Partially on the enthusiastic recommendation of one of my compatriots, I’m finally filling the Donna Haraway gap in my philosophical knowledge. I think the reason why it’s gone unfilled for so long has been that my education in feminist philosophy has come too late. I first developed as a philosopher at a very friendly, strong, welcoming department. But I didn’t fully process its gender troubles until a few years after I left. It was disheartening at the time, but I’ve accepted it now.
So my education in feminist philosophy, queer theory, and related directions of thought was always rather lacking compared to some. Once I got to my doctorate, I either didn’t have time to read up on the classics of the feminist tradition, or felt as if I wouldn’t be able to overcome my handicap. But first cracking open her Simians, Cyborgs, and Women collection, I came to a corker immediately. I’m still sorting out her theoretical layers.

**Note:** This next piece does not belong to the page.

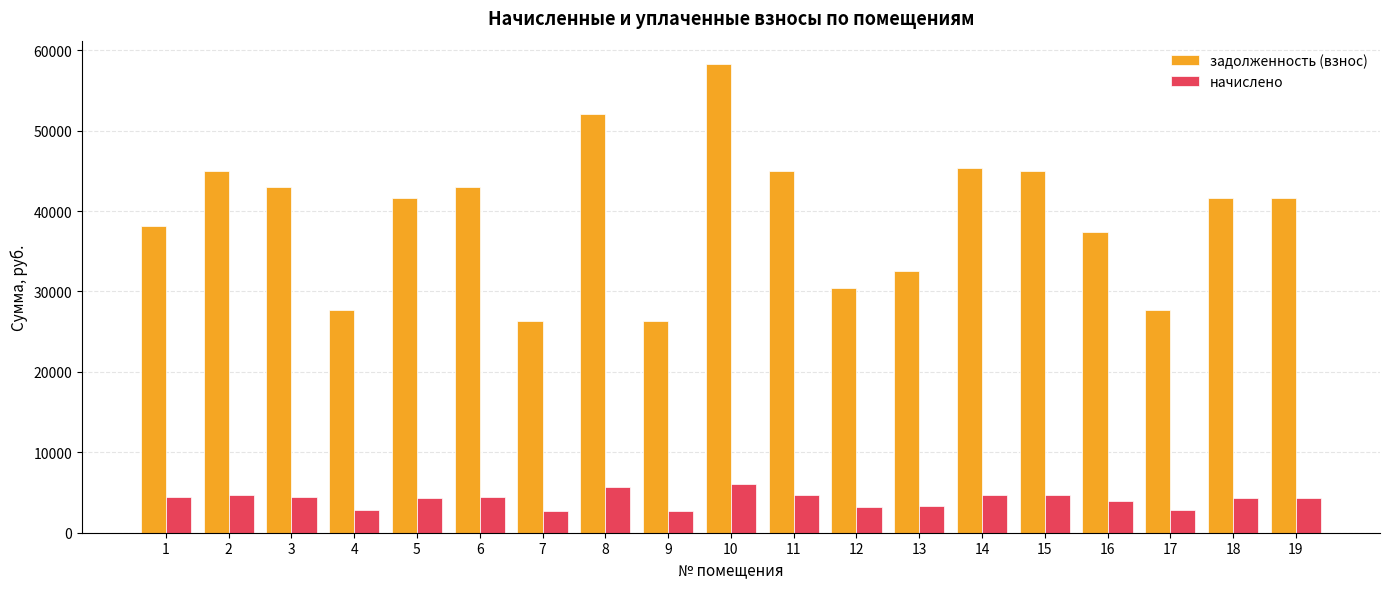

How many data points in задолженность (взнос) are less than 41572?

8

|"As we learn about primates, so we learn about ourselves."|
Wait, that's not how that line is supposed to go.
Let’s start with specifics and see if I can tease out what might be the foundation, if there is one (and I hope not). “A Political Physiology of Dominance” focusses on describing the work of Robert Yerkes and Clarence Ray Carpenter, two of the leading scientists in animal sociology over the 1930s-40s. They released a colony of rhesus monkeys onto a subsidiary island of Puerto Rico to study their behaviour; from this work, we have the stereotype of primates behaving according to systems of male dominance, aggression, and possessiveness of females. They also conceived of these primate studies as providing clues to the natural evolutionary path that humanity took. That is, we used to be what the apes are. (Layer A: Stereotypes of primates)

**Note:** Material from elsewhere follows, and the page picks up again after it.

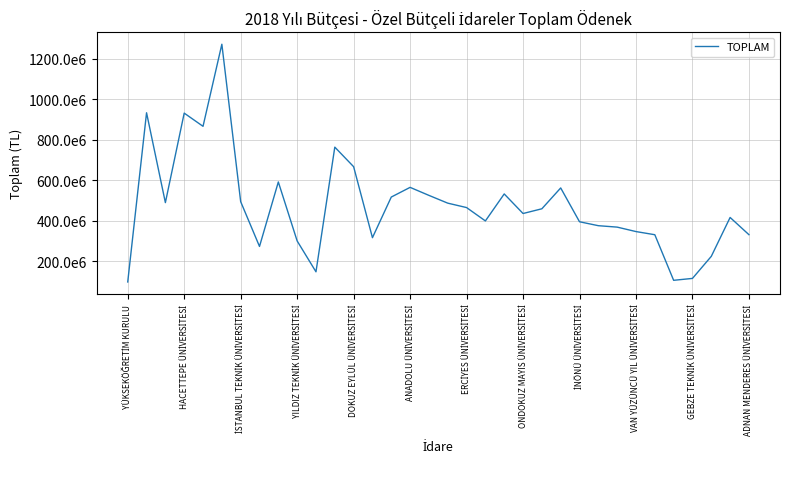

What is the value of the 11th point from the left?

148283000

Haraway’s next step is a delightfully sarcastic description of the social world these researchers were raised in. Coming from rich, well-connected families, Yerkes and Carpenter attended elite institutions which, at the time, were run by traditional cultural conservatives with possessive views toward women and virulently racist views of non-white ethnicities. Their animal sociology work was funded through a Rockefeller-connected think tank, which was also connected with the American government’s semi-eugenical programs to organize its population according to scientific medical principles through the coercion of the state. Carpenter was a genuinely rigorous scientist, but his work was the product of a society based on domination by rich and powerful men. (Layer B: The obviously political)

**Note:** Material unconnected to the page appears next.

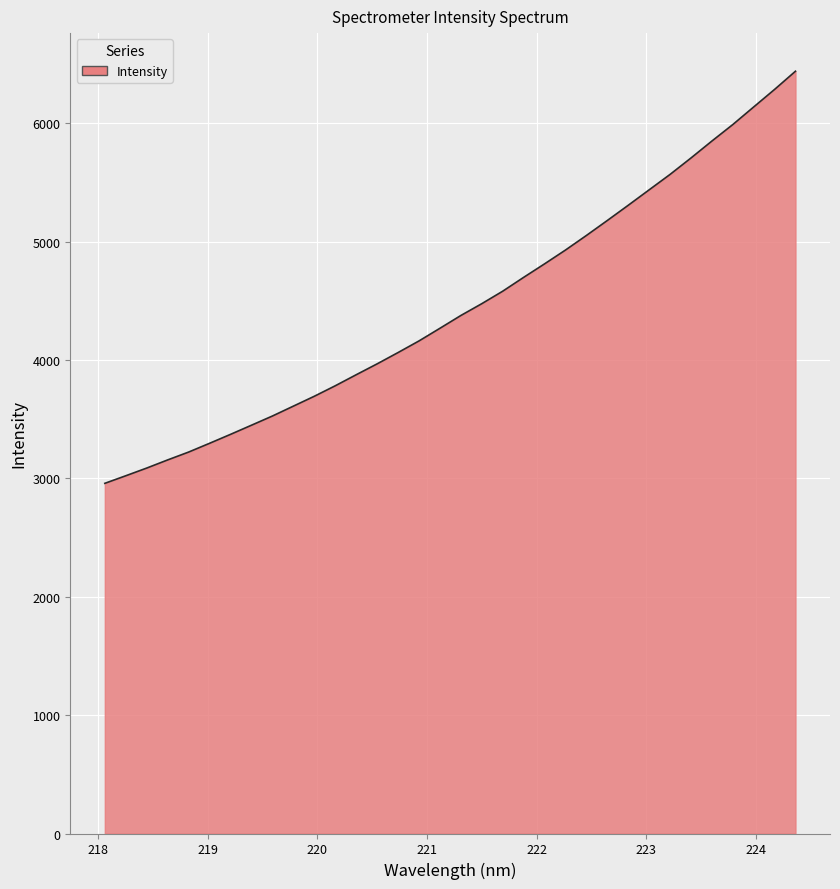

What is the greatest value displayed?

6440.0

But the self-conscious intellectual influences on the animal sociology studies were fundamental studies of developmental biochemistry, particularly embryology. The mathematics describing intensive systems such as embryonic development described them in terms of axes of dominance. A particular process (in this case, the currents that stabilize into the shape of a head) among the roiling currents of embryonic fluid comes to influence those currents, and determine the overall shape of the stable entity that emerges from all this chemical activity, the embryo. That process was conceived in terms of its coming to dominate the other currents and movements within the system. One key element of the embryonic studies was that if you removed the proto-head from the semi-completed developmental process, other currents would violently slosh together until a head emerged from their collisions and reunified the embryonic process to develop its proper shape. (Layer C: Intensive dynamics of multi-cellular production)
The major trend of this era wasn’t just theorizing about dominance, but conceiving of domination as the natural state of humanity. The political research of the science of the era concentrated on the authoritarian personality who governs through the imposition of violence on inferiors. If the authoritarian dictator were removed, the society would convulse violently until a leader emerged from the chaos who could impose his will on all the inferiors. (Layer D: Theory of political authoritarianism)
Haraway’s final move is the kicker, linking these layers seemingly without a foundation. The political theory of dictatorial authoritarianism was conceived as a socio-political articulation of the same process of embryonic development universal to all animal life. This theoretical move made violent authoritarianism the natural political organization for humanity because it was the inherent principle of life itself. Layer C was conceived as the primal process that determined the nature of Layers A, B, and D.
But the people doing the conception were already embedded in social structures of domination, conditions of their personalities’ development that led them to presume dominance and violence to be universal essences of existence, or at least life. Such a perspective would have no trouble with the intensive dynamic theories of development being adapted to theories of galactic constitution, as in Lee Smolin’s Life of the Cosmos. So I guess Layer B determines the nature of Layers A, C, and D.
One would think that the ontology is prior to political theory. I usually do, because you can’t have political actors without ontological developments first — there has to be carbon and the organisms made from carbon before there can be politics among social carbon organisms. But how we theorize about the ontological nature of life and the universe depends on habits of thinking that we’re socialized into before we even think to start theorizing. Reading Haraway, one is no longer sure if any attempt to understand how the world is can escape the partiality of our established habits of thought, even for a task so simple as getting an outside perspective.